====== SUPPLIED INFORMATION

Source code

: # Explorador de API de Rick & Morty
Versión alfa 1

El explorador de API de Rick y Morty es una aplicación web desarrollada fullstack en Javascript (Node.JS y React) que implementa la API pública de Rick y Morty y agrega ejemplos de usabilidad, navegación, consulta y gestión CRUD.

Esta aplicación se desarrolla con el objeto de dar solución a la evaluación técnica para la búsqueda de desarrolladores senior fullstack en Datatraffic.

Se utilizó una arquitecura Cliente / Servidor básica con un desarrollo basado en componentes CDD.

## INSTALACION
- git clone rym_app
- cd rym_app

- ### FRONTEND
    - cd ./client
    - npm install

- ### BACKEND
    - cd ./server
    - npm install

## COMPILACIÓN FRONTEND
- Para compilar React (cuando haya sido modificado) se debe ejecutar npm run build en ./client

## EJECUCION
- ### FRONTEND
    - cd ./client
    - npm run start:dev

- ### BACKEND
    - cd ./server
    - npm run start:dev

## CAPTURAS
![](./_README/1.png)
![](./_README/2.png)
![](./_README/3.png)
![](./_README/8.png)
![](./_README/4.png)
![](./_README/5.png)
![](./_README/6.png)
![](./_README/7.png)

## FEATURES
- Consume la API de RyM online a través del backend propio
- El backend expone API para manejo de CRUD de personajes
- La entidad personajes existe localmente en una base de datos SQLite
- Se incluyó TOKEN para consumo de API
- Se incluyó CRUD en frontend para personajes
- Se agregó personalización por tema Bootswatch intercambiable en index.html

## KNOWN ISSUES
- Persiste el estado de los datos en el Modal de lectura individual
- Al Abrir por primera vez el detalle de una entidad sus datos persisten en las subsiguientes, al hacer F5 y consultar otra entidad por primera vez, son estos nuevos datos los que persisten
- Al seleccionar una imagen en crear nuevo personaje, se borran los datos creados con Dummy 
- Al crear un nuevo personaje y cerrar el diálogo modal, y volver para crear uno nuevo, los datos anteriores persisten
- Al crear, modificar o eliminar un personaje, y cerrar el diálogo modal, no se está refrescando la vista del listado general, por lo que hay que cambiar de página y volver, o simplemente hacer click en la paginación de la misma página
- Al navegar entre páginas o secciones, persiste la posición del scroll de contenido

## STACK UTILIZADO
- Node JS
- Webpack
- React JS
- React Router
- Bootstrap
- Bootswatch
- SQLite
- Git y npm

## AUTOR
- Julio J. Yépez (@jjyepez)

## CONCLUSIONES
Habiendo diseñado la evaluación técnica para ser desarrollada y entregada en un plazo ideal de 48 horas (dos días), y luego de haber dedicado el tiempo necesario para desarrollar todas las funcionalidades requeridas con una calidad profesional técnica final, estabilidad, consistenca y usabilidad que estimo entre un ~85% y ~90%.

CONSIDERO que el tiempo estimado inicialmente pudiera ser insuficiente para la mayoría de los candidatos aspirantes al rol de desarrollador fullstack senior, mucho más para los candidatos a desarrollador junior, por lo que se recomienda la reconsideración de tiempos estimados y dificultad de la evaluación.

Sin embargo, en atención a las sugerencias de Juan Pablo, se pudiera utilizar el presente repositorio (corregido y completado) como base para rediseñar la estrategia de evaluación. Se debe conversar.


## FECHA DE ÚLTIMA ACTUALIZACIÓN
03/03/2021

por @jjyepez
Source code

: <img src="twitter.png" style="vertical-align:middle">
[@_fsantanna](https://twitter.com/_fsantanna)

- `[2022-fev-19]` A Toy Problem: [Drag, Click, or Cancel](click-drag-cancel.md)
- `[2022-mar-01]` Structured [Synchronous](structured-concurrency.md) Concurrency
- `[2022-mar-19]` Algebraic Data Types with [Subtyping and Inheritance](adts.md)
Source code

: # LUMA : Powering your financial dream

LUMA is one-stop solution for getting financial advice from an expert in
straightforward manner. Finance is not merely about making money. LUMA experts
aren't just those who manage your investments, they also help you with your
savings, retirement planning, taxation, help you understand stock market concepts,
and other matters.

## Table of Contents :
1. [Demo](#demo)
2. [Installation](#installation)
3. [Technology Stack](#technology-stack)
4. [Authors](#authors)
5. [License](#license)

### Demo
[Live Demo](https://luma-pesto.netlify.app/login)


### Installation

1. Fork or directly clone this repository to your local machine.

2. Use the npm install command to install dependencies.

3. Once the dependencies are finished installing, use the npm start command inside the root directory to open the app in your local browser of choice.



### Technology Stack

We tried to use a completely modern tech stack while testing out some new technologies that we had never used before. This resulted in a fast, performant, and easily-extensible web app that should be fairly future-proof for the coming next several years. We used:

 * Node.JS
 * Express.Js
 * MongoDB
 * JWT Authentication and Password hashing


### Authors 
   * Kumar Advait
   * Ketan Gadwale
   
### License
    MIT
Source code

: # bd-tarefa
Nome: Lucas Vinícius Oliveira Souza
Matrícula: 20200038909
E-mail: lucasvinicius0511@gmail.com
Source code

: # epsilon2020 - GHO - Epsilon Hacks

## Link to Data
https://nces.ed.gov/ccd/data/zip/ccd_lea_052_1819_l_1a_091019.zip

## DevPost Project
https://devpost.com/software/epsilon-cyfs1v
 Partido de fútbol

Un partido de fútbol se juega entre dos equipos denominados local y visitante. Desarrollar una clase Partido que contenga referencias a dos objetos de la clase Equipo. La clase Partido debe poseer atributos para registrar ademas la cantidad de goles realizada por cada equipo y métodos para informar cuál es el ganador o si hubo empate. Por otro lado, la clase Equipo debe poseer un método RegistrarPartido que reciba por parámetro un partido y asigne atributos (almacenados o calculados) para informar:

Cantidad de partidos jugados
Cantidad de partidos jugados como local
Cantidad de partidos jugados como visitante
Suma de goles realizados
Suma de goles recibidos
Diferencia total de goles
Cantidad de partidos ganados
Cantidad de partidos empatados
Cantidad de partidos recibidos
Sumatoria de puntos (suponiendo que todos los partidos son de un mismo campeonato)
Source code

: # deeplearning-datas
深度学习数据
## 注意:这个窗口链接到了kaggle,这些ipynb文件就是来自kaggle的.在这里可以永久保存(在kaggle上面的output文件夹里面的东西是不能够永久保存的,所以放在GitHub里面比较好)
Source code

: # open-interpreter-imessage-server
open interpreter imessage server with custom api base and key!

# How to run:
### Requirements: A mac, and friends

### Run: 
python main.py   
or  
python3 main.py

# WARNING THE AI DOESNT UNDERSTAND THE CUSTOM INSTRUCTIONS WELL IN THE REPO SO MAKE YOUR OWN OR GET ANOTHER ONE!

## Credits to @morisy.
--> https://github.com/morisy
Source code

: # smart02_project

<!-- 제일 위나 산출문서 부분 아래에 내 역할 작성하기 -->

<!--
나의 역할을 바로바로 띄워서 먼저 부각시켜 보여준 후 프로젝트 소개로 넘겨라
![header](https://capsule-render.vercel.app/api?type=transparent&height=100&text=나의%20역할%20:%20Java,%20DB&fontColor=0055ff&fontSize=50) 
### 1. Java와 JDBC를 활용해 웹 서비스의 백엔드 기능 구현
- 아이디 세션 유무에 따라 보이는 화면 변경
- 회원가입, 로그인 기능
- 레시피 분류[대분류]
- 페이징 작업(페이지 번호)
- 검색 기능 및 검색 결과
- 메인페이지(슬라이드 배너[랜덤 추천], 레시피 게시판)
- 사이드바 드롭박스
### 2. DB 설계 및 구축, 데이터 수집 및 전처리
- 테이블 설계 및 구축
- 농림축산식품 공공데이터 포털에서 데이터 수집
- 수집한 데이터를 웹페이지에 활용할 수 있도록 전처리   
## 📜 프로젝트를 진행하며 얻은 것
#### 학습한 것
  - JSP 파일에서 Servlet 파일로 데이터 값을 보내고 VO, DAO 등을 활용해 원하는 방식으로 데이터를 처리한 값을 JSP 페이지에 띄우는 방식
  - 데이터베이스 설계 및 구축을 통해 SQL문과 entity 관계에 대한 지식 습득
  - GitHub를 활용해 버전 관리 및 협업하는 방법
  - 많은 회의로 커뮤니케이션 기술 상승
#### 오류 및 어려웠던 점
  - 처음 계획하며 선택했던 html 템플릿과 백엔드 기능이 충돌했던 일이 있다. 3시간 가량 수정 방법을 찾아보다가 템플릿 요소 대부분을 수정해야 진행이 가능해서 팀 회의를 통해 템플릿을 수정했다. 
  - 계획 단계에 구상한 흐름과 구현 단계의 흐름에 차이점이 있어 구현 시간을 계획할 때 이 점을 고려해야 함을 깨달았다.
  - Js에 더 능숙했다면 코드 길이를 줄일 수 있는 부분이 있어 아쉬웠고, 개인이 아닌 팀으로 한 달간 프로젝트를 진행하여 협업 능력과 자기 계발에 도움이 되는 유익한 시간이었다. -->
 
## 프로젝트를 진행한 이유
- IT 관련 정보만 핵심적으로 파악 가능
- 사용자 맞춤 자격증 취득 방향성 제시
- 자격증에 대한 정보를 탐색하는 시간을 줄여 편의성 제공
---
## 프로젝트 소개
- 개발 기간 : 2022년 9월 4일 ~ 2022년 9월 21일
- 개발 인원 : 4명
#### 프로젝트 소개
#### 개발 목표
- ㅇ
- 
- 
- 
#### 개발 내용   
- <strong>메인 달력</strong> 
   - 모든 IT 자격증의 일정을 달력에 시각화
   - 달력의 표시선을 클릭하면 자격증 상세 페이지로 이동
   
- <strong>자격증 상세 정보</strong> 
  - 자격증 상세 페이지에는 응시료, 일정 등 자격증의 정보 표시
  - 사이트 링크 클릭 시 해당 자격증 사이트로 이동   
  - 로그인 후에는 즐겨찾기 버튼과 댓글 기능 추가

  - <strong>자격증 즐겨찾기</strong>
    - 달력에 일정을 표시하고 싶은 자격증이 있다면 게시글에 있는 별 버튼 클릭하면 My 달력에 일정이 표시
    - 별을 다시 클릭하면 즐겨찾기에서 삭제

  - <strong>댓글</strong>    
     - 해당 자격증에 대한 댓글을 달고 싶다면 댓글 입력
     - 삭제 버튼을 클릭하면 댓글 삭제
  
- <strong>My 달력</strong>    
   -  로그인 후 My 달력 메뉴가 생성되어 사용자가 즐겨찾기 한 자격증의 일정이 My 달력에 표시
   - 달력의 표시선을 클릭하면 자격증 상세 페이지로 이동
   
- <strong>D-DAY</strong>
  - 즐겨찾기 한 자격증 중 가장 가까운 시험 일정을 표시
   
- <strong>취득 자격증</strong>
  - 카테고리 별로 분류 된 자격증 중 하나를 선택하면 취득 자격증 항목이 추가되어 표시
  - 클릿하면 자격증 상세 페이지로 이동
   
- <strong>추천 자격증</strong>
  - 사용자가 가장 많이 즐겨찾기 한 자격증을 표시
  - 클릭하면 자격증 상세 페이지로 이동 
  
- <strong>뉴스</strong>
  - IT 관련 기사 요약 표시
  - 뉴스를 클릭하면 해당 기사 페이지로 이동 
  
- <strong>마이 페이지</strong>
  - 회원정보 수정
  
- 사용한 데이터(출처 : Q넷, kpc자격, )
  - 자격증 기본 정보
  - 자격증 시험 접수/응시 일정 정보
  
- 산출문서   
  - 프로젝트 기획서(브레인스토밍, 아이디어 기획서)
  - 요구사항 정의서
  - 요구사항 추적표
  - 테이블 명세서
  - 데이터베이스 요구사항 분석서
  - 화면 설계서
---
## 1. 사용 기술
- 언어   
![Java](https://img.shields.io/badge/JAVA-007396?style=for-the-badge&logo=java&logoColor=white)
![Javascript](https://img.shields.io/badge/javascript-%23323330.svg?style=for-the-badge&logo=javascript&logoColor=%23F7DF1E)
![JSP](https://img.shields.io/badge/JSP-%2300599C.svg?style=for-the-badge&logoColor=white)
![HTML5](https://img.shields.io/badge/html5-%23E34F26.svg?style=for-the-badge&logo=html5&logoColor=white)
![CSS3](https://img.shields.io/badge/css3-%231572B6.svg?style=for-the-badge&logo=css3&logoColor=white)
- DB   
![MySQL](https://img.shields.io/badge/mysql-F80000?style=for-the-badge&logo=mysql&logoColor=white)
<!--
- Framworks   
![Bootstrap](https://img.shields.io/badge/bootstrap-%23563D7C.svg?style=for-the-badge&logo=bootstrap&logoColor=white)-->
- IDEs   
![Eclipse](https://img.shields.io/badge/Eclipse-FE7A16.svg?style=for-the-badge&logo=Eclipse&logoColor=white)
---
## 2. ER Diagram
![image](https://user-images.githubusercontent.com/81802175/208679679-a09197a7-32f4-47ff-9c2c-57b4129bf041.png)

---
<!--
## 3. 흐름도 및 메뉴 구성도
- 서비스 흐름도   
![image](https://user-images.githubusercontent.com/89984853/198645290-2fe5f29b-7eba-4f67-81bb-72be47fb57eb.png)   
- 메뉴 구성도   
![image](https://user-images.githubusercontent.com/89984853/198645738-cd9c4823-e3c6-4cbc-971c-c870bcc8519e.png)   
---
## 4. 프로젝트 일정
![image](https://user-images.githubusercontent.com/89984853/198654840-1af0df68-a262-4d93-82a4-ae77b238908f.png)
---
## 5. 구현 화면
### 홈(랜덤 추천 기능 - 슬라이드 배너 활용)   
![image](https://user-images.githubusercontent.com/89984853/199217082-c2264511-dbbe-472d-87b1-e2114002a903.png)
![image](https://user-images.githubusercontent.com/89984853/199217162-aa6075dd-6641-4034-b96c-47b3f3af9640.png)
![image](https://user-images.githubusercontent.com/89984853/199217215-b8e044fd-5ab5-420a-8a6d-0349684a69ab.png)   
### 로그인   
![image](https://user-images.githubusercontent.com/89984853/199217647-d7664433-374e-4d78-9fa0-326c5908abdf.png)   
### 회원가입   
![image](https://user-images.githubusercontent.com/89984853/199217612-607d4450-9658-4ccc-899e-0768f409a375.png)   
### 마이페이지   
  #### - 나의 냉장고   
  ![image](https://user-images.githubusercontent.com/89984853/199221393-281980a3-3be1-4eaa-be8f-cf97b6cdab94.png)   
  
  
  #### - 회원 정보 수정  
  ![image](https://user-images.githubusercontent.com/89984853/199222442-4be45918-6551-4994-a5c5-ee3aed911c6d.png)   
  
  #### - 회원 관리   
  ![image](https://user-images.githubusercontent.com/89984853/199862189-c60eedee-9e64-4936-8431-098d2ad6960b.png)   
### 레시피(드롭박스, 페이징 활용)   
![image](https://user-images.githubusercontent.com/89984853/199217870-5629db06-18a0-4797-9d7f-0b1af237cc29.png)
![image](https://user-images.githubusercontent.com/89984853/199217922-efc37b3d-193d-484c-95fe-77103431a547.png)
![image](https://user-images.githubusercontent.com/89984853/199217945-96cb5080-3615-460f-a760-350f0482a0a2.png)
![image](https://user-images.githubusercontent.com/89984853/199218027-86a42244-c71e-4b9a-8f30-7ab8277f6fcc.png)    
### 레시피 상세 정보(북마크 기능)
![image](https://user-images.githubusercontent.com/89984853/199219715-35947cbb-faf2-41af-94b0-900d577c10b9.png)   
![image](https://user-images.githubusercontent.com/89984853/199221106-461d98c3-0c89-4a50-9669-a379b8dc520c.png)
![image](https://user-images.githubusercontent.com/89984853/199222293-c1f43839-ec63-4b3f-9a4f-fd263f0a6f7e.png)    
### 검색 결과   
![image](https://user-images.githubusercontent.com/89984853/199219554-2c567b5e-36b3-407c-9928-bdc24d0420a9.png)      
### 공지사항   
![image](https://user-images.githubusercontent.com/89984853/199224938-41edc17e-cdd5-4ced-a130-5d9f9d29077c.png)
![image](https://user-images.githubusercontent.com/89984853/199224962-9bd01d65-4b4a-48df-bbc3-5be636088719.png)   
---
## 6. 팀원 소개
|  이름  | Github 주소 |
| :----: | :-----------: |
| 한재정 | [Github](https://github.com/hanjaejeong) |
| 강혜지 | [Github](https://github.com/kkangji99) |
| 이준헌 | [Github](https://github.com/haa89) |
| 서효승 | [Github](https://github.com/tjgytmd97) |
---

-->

============

◆ EXERCISE: From the start of the data to the line that holds "Se utilizó una", retype each line exactly, with both ends included.

◆ WRITTEN SOLUTION:
Source code

: # Explorador de API de Rick & Morty
Versión alfa 1

El explorador de API de Rick y Morty es una aplicación web desarrollada fullstack en Javascript (Node.JS y React) que implementa la API pública de Rick y Morty y agrega ejemplos de usabilidad, navegación, consulta y gestión CRUD.

Esta aplicación se desarrolla con el objeto de dar solución a la evaluación técnica para la búsqueda de desarrolladores senior fullstack en Datatraffic.

Se utilizó una arquitecura Cliente / Servidor básica con un desarrollo basado en componentes CDD.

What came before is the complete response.